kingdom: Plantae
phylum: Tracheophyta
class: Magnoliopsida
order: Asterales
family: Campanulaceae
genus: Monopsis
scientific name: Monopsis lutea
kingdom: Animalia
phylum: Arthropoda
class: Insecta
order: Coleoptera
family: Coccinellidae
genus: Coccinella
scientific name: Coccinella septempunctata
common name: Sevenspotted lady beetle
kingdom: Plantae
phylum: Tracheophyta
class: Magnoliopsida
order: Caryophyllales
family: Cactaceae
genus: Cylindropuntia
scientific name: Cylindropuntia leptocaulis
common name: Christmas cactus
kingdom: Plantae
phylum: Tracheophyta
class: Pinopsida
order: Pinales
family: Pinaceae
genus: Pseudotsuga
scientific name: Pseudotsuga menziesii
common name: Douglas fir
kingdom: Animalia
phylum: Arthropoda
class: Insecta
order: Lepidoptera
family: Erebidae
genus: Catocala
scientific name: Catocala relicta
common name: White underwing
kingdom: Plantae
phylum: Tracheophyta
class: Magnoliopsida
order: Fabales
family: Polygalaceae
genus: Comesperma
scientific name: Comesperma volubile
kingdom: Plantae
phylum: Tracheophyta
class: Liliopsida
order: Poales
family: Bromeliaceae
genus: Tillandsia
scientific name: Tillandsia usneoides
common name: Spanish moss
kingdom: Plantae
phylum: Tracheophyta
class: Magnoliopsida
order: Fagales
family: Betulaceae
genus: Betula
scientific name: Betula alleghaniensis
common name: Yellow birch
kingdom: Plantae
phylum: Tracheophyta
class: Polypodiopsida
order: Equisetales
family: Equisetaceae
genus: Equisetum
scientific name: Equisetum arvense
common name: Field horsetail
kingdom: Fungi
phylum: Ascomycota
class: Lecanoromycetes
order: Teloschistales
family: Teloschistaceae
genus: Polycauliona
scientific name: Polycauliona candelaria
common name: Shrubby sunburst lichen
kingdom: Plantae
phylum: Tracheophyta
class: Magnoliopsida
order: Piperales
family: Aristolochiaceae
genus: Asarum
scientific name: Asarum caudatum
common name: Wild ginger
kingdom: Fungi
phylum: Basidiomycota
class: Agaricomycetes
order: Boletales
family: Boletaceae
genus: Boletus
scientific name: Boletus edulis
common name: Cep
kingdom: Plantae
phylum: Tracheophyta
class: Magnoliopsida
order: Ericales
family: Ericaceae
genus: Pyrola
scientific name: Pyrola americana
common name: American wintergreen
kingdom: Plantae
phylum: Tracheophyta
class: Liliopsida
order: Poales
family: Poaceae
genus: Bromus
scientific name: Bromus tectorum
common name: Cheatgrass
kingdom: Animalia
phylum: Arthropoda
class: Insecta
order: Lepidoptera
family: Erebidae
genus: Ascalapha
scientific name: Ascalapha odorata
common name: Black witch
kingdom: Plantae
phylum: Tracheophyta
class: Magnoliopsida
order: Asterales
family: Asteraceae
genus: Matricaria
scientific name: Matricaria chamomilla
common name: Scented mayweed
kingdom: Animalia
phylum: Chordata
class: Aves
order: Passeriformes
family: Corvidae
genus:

++++++++++++++++++++

OBJECTIVE
Present all of the data above as a numbered list, leaving out any blank lines.

RESULT
1. kingdom: Plantae
2. phylum: Tracheophyta
3. class: Magnoliopsida
4. order: Asterales
5. family: Campanulaceae
6. genus: Monopsis
7. scientific name: Monopsis lutea
8. kingdom: Animalia
9. phylum: Arthropoda
10. class: Insecta
11. order: Coleoptera
12. family: Coccinellidae
13. genus: Coccinella
14. scientific name: Coccinella septempunctata
15. common name: Sevenspotted lady beetle
16. kingdom: Plantae
17. phylum: Tracheophyta
18. class: Magnoliopsida
19. order: Caryophyllales
20. family: Cactaceae
21. genus: Cylindropuntia
22. scientific name: Cylindropuntia leptocaulis
23. common name: Christmas cactus
24. kingdom: Plantae
25. phylum: Tracheophyta
26. class: Pinopsida
27. order: Pinales
28. family: Pinaceae
29. genus: Pseudotsuga
30. scientific name: Pseudotsuga menziesii
31. common name: Douglas fir
32. kingdom: Animalia
33. phylum: Arthropoda
34. class: Insecta
35. order: Lepidoptera
36. family: Erebidae
37. genus: Catocala
38. scientific name: Catocala relicta
39. common name: White underwing
40. kingdom: Plantae
41. phylum: Tracheophyta
42. class: Magnoliopsida
43. order: Fabales
44. family: Polygalaceae
45. genus: Comesperma
46. scientific name: Comesperma volubile
47. kingdom: Plantae
48. phylum: Tracheophyta
49. class: Liliopsida
50. order: Poales
51. family: Bromeliaceae
52. genus: Tillandsia
53. scientific name: Tillandsia usneoides
54. common name: Spanish moss
55. kingdom: Plantae
56. phylum: Tracheophyta
57. class: Magnoliopsida
58. order: Fagales
59. family: Betulaceae
60. genus: Betula
61. scientific name: Betula alleghaniensis
62. common name: Yellow birch
63. kingdom: Plantae
64. phylum: Tracheophyta
65. class: Polypodiopsida
66. order: Equisetales
67. family: Equisetaceae
68. genus: Equisetum
69. scientific name: Equisetum arvense
70. common name: Field horsetail
71. kingdom: Fungi
72. phylum: Ascomycota
73. class: Lecanoromycetes
74. order: Teloschistales
75. family: Teloschistaceae
76. genus: Polycauliona
77. scientific name: Polycauliona candelaria
78. common name: Shrubby sunburst lichen
79. kingdom: Plantae
80. phylum: Tracheophyta
81. class: Magnoliopsida
82. order: Piperales
83. family: Aristolochiaceae
84. genus: Asarum
85. scientific name: Asarum caudatum
86. common name: Wild ginger
87. kingdom: Fungi
88. phylum: Basidiomycota
89. class: Agaricomycetes
90. order: Boletales
91. family: Boletaceae
92. genus: Boletus
93. scientific name: Boletus edulis
94. common name: Cep
95. kingdom: Plantae
96. phylum: Tracheophyta
97. class: Magnoliopsida
98. order: Ericales
99. family: Ericaceae
100. genus: Pyrola
101. scientific name: Pyrola americana
102. common name: American wintergreen
103. kingdom: Plantae
104. phylum: Tracheophyta
105. class: Liliopsida
106. order: Poales
107. family: Poaceae
108. genus: Bromus
109. scientific name: Bromus tectorum
110. common name: Cheatgrass
111. kingdom: Animalia
112. phylum: Arthropoda
113. class: Insecta
114. order: Lepidoptera
115. family: Erebidae
116. genus: Ascalapha
117. scientific name: Ascalapha odorata
118. common name: Black witch
119. kingdom: Plantae
120. phylum: Tracheophyta
121. class: Magnoliopsida
122. order: Asterales
123. family: Asteraceae
124. genus: Matricaria
125. scientific name: Matricaria chamomilla
126. common name: Scented mayweed
127. kingdom: Animalia
128. phylum: Chordata
129. class: Aves
130. order: Passeriformes
131. family: Corvidae
132. genus:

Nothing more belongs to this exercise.